Tomatoes including ‘Yellow Pear’, ‘Indigo Blue Berries’, ‘Shirley’ and ‘Chocolate Cherry’

‘Red Pear’ – as above, and another prolific grower.

‘Cream Sausage’ – determinate or bush variety so does not have its sideshoots removing. It is not really cream-coloured or sausage shaped but pale yellow and oval.

‘Bloody Butcher’ – wonderfully named variety, it is medium-sized with blood red flesh. I tried this for the first time last year, and my seedlings were killed by a late frost, but I love the sound of it so am going to give it another go.

‘San Marzano Redorta’ – large, succulent plum variety which is great for pasting into rich Italian tomato sauce.

‘Principe Borghese’ – determinate Italian plum variety which is ideal for turning into sun-dried tomatoes as it has a high proportion of “dry” flesh to water.

‘Brandywine’ – a beefsteak variety with a deep red colour; not the most reliable cropper and needs some care if growing outdoors.

‘Pink Brandywine’ – like its darker sister, a beefsteak variety but with a blush colour.

‘Virginia Sweets’ – striped yellow and red beefsteak tomato, variable germination but worth it once you get there.

‘Marmande’ – French heirloom beefsteak which is semi-determinate, meaning it grows like a bush tomato but may need some support.

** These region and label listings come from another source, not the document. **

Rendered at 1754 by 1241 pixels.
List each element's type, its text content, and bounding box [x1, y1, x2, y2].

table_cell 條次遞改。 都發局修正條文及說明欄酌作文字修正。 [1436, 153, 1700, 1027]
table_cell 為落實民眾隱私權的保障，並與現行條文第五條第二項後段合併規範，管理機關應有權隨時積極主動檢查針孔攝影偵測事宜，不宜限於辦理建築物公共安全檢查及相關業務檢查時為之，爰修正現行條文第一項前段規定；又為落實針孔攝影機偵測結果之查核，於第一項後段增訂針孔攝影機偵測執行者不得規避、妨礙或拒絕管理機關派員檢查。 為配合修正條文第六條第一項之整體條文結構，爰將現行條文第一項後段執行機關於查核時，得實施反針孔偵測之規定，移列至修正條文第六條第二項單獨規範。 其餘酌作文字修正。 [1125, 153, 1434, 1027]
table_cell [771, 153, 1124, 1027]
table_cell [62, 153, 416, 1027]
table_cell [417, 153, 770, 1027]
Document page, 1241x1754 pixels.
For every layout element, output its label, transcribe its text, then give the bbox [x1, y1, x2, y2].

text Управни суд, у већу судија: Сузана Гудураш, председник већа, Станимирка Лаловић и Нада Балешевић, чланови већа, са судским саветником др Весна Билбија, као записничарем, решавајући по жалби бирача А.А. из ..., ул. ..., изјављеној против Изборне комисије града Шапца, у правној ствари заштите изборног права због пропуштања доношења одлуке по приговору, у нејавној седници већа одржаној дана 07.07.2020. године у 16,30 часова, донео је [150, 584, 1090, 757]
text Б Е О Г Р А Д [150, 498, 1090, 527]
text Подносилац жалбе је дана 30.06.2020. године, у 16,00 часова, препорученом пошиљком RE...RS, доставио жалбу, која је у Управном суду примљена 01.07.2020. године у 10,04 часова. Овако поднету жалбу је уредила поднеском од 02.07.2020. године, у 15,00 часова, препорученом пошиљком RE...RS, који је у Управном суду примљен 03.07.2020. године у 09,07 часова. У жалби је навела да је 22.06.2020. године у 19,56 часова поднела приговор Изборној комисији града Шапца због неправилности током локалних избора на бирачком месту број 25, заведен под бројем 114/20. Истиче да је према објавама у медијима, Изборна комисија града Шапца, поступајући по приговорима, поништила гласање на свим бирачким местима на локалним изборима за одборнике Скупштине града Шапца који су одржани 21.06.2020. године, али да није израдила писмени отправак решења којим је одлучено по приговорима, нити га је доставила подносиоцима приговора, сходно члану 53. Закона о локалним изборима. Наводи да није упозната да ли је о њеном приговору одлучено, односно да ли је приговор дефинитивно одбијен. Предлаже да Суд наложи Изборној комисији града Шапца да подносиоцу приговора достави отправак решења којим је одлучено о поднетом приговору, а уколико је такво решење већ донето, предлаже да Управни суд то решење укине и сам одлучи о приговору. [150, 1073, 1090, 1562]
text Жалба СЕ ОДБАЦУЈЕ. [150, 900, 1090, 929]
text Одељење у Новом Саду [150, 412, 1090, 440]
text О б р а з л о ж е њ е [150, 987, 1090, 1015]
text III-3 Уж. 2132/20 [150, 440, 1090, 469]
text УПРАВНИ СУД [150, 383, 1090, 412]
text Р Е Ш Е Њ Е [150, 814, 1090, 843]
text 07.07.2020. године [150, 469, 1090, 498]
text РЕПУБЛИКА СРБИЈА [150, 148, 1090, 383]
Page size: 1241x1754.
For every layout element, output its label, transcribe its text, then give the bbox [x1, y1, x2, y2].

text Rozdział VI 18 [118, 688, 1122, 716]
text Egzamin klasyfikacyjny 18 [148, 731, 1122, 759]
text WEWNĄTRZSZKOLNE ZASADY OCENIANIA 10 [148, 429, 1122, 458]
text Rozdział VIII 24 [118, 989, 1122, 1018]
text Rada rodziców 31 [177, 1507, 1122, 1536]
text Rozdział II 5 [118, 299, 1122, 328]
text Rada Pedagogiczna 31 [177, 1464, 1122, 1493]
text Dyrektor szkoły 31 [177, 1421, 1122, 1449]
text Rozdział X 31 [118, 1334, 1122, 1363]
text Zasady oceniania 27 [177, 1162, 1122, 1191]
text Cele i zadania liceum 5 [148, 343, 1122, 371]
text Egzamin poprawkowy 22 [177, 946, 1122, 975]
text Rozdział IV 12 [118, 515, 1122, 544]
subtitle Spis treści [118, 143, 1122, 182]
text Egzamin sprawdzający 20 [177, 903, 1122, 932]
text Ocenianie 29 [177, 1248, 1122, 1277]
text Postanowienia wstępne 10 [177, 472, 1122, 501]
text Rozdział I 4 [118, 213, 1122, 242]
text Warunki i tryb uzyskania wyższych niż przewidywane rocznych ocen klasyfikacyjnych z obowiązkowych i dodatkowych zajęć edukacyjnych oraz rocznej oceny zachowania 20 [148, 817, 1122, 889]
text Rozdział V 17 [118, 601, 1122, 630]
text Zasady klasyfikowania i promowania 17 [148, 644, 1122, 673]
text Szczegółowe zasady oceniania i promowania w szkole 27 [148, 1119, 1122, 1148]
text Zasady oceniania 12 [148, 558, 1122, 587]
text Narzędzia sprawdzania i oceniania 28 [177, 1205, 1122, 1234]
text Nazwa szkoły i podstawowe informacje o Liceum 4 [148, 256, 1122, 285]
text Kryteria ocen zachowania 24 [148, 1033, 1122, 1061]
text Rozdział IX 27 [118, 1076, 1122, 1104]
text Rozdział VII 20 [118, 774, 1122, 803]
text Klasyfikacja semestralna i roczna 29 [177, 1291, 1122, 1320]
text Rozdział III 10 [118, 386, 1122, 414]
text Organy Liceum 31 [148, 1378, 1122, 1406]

Non-heritage but still with interesting colour/stripes:

‘Indigo Blue Berries’ – a cherry type which turns purple at first and then almost black with red undertones when ripe, the colour makes it rich in anthocyanin, an antioxidant.

‘Indigo Blue Berries’ on the vine

‘Chocolate Cherry’ – another cherry tomato with a purplish-brown colour and high anthocyanin levels.

‘Tigerella’ – medium-sized with yellow and red imperfect stripes

‘Golden Sunrise’ – bright yellow medium-sized variety that I have grown every year for more than a decade, it is one of my all-time favourite tomatoes.

Red cherry, mid-sized:

‘Red Cherry’ – a very sweet cherry tomato.

‘Shirley’ – one of the best-known varieties, an F1 hybrid (meaning its seeds will not grow true), reliable cropper.

‘Sweet Million’ – small cherry tomato with prolific fruit, F1.


‘Milla’ – a small plum variety.

Beefsteak/larger sized:

‘Beefmaster’ – F1 variety with large fruits that are ideal for stuffing and is happy to grow outdoors.

‘Big Mama’ – large plum F1 variety which is also excellent for making into sauce.

Once each seedling has grown two true leaves – beyond the first seed leaves – I will prick them out into individual 5cm pots and move them out of the propagator as they no longer need the intense heat, to a warm windowsill.

In early April, once the risk of late frost has passed in London, I will move them to the plot but keep them in one of the plastic greenhouses. By late April or early May it will be warm enough for them to go outside. Like last year I am going to grow my tomatoes in 25cm pots. They should be ready to harvest from August.

A tomato seedling planted in its new 25cm pot




7 thoughts on “Sowing tomatoes

  1. That’s a lot of tomatoes and what lovely names! I’ve only heard of a few of them. I live in Lancashire and have never been able to grow tomatoes outdoors. Mine are grown in the greenhouse


  2. You don’t mention the taste Jane, I only grow 2 different varieties each year and every year I’m disappointed at the lack of taste. I have memories when walking into the greenhouse the pungent smell of tomatoes was overpowering. ☹


  3. Hi Jane, I am a newcomer to your blog, enticed by your Corbyn allotment feature. Really loving it and perusing earlier posts. My question is, I am growing 30 cordon tomatoes and have never got the hang on of pinching out the side shoots. Could you cover this in a future blog ?Thanks.


    1. Hi Pat, thank you so much for reading my blog! Yes I am planning a catch-up post on my tomatoes (once the election is over!) so will cover pinching out side shoots. Thanks!